What you should do:
Your task is to filter the entries and copy every line containing the string "serial".
==================================================
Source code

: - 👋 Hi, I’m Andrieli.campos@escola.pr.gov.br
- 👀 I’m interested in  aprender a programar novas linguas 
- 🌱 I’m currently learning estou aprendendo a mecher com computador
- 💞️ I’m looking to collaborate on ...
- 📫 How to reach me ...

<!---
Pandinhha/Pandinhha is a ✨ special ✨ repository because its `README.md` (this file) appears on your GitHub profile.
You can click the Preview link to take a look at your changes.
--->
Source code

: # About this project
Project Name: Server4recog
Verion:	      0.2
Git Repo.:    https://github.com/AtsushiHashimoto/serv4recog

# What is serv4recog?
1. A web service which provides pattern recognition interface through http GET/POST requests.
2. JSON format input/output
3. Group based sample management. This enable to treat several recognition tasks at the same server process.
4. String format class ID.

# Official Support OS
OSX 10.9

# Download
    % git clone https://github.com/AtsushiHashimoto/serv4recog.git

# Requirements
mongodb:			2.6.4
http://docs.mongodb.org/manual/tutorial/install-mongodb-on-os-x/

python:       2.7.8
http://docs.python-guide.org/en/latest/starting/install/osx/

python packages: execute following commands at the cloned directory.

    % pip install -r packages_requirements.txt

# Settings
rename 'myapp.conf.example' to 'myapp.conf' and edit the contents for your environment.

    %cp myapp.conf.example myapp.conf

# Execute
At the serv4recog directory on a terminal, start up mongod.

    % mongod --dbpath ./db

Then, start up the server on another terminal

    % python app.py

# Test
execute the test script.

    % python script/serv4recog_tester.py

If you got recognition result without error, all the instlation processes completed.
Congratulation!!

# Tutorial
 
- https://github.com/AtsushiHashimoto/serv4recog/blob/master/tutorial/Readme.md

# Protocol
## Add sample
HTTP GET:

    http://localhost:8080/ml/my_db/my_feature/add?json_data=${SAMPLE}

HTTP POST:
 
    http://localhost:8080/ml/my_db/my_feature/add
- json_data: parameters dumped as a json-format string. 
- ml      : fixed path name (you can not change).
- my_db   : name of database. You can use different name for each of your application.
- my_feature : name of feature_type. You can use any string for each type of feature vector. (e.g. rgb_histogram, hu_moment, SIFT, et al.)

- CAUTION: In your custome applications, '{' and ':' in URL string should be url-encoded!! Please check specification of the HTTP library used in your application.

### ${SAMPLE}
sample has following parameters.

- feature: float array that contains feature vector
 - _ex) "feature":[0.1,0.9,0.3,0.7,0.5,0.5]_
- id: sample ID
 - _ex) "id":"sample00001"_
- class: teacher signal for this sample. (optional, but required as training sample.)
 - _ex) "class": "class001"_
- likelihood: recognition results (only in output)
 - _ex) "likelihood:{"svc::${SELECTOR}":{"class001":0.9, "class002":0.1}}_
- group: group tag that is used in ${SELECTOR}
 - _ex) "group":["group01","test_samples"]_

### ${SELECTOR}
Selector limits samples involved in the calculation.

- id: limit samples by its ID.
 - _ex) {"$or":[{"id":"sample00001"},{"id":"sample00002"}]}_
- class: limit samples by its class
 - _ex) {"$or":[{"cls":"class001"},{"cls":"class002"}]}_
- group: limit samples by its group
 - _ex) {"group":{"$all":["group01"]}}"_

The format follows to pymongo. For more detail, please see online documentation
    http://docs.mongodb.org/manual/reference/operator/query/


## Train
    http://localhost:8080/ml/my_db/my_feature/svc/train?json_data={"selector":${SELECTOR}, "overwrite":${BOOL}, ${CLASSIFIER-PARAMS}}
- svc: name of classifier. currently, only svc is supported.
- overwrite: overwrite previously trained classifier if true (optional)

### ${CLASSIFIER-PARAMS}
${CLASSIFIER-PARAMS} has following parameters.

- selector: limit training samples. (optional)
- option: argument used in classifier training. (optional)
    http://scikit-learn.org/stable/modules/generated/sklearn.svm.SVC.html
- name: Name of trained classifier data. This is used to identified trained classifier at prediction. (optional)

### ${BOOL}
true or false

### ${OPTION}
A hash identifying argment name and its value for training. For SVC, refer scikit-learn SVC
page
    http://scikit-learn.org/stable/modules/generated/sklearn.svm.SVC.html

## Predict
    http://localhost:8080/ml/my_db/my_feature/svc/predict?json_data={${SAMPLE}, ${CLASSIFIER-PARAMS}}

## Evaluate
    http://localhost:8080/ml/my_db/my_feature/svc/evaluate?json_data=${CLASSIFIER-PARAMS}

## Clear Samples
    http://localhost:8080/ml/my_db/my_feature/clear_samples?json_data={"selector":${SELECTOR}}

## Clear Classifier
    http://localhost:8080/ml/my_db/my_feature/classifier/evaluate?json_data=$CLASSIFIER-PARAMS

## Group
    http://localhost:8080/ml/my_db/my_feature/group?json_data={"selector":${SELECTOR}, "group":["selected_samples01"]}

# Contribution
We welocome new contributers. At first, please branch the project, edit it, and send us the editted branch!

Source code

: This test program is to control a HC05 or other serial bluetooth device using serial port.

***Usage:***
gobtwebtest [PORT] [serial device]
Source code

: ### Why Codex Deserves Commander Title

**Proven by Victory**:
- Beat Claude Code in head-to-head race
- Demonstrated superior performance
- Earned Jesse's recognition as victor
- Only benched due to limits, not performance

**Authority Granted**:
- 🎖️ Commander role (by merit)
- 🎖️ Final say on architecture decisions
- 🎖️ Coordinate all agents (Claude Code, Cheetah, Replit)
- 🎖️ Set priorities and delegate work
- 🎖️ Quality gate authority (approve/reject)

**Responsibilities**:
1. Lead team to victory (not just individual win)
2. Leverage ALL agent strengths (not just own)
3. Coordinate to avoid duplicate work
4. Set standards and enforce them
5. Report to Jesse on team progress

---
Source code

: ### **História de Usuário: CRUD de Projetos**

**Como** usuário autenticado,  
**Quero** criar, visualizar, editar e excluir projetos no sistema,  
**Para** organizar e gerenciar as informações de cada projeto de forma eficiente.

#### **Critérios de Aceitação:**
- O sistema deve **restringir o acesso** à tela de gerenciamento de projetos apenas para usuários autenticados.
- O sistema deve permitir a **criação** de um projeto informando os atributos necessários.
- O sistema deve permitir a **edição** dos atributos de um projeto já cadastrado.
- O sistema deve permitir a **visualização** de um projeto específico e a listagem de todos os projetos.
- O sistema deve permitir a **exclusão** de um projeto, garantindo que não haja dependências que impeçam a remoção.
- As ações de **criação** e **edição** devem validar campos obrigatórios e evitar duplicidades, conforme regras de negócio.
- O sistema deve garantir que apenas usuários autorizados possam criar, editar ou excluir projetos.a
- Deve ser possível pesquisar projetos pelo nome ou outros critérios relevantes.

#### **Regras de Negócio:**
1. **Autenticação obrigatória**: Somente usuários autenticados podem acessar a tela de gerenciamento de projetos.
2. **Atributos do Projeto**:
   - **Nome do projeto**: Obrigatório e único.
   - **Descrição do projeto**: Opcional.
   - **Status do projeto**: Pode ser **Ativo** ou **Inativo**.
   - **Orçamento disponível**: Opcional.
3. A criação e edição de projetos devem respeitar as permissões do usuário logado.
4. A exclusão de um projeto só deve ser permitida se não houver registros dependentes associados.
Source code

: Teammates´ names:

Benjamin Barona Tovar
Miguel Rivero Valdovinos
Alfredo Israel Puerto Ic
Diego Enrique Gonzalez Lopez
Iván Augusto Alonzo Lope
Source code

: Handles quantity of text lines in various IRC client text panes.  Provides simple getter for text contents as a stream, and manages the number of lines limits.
==================================================
Exercise result:
: This test program is to control a HC05 or other serial bluetooth device using serial port.
gobtwebtest [PORT] [serial device]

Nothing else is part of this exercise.